### What to work on
Answer these from the Singapore Open report below:
1. What total did Jeongwoo Ham reach after his round of 68?
2. In what year did Jazz Janewattananond win at Sentosa?
3. Who sits in outright fifth?

### Excerpt to read
════════════════

The Singapore Open has reached the halfway mark with Korea’s Jeongwoo Ham sitting where few expected him to be: alone at the top, looking remarkably calm on a golf course that usually treats comfort like an unpaid parking ticket.
Ham carded a three-under-par 68 on Sentosa Golf Club’s demanding Serapong Course to reach 10-under, two shots clear of Thailand’s Jazz Janewattananond, who knows this place rather well, having won here in 2019.
Behind them, India’s Gaganjeet Bhullar and Japan’s Tomohiro Ishizaka share third on seven-under after matching rounds of 68, with Australia’s Jack Thompson a shot further back in outright fifth.
For a leaderboard at the fourth Asian Tour event of the season, and one carrying International Series weight, it has all the right ingredients: a surprise leader, a former champion looming, an 11-time winner beginning to sniff opportunity, and a golf course that asks awkward questions from the opening tee.

════════════════

### Data section
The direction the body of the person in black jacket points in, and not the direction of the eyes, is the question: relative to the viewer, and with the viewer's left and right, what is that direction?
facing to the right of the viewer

════════════════

### Written answer
1. 10-under
2. 2019
3. Australia's Jack Thompson